Transcreva fielmente a passagem do trecho do texto que começa em "O tema oralidade" e termina em "de práticas culturais.".

[Trecho do texto]:
________________

Os grupos de Cheganças ou Marujadas têm diferentes características nas
diferentes comunidades onde aparecem. As cheganças de marujos são representações
culturais desenvolvidas dando origem no Brasil a outras manifestações populares, como
Fandango, Nau Catarineta, Marujada e Marujos Oneyda Dantas apud (Alvarenga 1976).
Todos esses grupos trazem memórias de acontecimentos de grande importância para a
compreensão da construção do nosso Estado, por utilizar de elementos de
acontecimentos que foram reelaborados por brasileiros. Segundo Alvarenga (1995):

Grande número das nossas danças-dramáticas dividem-se


estruturalmente em duas partes bem definidas: um cortejo
coreográfico, com que o grupo representador se locomove pelas ruas,
ao som de cantos vários habitualmente chamados de cantigas; uma
parte dramática, entremeando elementos falados, danças e cantos,
geralmente chamada de embaixadas. Entre as peças do cortejo, ou
não-dramáticas, figuram tradicionalmente louvações, despedidas e
cantos de marcha. Os bailarinos-atores são dirigidos por um chefe,
quase sempre denominado Mestre que além de orientar o conjunto,
representa, na maioria dos casos, um dos principais papéis (Alvarenga
1955 p, 9.).

Os estudos que estamos fazendo sobre esta manifestação nos orientam para
a compreensão que, de fato, as Cheganças de Marujos/ Marujadas em cada comunidade
que estão inseridas elementos próprios são colocados como complementos. Esses
elementos fazem parte daquilo é de cada indivíduo ali integrante ou de uma
característica do lugar, ou, ainda, um acontecimento histórico que marca aquela
comunidade.
CAPÍTULO III

1- ETNOMÉTODOS PARA A PERPETUAÇÃO DAS MANIFESTAÇÕES


DA CULTURA POPULAR.

O tema oralidade é talvez o que mais faça sentido quando se trata de uma
manifestação cultural, seja ela qual for. A forma encontrada para a continuidade de
práticas ancestrais, em terras ocidentais, tem origem na oralidade, e essa é, sem sobra de
dúvida, a porção mais africana encontrada nos grupos de manifestações populares.
Portanto, é importante fazer uma análise do que é a oralidade nas comunidades
tradicionais africanas, e como essa oralidade chega e se finca no Brasil, e como tem sido
ela o elemento mais eficaz na existência de práticas culturais.

________________

[Dados]:
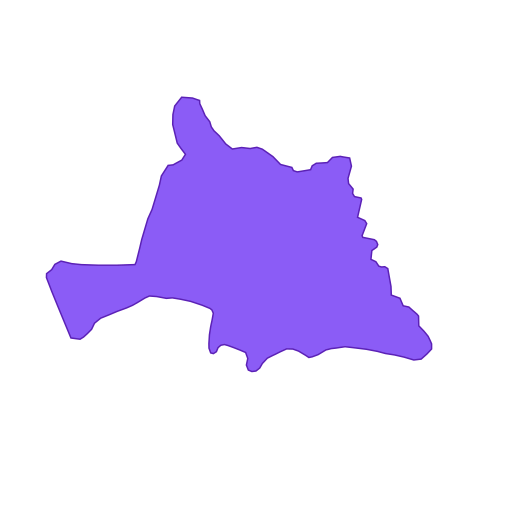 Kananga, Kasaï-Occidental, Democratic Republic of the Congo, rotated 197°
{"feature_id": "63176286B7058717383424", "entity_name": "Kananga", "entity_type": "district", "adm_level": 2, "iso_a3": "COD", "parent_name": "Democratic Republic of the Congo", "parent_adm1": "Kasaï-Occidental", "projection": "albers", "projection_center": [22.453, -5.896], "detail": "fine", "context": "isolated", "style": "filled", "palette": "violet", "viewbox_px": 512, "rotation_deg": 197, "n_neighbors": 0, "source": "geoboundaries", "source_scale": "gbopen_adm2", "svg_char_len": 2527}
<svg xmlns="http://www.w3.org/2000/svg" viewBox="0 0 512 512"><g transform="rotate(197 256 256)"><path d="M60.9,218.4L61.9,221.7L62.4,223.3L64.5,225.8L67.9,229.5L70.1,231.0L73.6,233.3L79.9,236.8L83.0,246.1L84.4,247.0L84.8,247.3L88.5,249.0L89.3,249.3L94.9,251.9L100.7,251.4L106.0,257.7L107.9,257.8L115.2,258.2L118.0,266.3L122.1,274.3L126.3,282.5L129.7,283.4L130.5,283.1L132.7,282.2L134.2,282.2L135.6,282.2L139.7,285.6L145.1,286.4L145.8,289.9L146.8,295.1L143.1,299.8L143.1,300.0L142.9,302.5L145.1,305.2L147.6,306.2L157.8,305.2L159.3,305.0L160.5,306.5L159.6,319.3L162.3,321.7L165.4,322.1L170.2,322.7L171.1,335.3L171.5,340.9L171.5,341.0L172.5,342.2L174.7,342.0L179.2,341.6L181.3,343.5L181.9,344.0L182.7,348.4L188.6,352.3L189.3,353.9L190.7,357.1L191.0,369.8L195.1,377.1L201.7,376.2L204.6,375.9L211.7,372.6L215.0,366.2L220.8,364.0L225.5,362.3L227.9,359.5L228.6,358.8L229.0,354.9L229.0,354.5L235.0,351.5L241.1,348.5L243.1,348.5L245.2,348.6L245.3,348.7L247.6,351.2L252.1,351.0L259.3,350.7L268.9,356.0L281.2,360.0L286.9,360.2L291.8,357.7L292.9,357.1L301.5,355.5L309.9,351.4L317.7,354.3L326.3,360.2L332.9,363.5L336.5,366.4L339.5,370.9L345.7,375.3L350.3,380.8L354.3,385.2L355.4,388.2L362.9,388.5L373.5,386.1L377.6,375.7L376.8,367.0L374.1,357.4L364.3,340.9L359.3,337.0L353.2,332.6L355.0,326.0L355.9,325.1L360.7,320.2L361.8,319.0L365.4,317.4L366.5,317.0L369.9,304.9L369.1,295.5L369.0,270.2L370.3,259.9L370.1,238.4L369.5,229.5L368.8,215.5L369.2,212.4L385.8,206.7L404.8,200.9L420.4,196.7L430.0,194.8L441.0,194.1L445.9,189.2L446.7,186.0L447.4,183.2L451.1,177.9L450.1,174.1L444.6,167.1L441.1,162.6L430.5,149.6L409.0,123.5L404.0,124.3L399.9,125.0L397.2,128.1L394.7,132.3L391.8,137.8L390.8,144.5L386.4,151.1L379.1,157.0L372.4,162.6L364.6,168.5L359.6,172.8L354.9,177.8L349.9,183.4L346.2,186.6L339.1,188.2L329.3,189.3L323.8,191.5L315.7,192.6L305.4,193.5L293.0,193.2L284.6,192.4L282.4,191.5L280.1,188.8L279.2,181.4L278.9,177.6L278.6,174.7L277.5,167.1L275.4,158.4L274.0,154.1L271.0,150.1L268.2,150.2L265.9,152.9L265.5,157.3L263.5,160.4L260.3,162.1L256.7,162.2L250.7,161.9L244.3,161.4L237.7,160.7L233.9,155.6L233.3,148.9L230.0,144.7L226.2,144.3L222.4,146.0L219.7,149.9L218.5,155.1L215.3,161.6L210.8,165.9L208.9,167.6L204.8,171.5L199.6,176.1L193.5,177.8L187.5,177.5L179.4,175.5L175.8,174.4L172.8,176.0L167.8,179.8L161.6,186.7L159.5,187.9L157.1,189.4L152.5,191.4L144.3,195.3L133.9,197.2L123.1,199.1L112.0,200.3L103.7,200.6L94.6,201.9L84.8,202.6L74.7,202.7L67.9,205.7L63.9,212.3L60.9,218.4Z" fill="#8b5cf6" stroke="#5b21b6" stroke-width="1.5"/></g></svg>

________________

[Resolução]:
O tema oralidade é talvez o que mais faça sentido quando se trata de uma
manifestação cultural, seja ela qual for. A forma encontrada para a continuidade de
práticas ancestrais, em terras ocidentais, tem origem na oralidade, e essa é, sem sobra de
dúvida, a porção mais africana encontrada nos grupos de manifestações populares.
Portanto, é importante fazer uma análise do que é a oralidade nas comunidades
tradicionais africanas, e como essa oralidade chega e se finca no Brasil, e como tem sido
ela o elemento mais eficaz na existência de práticas culturais.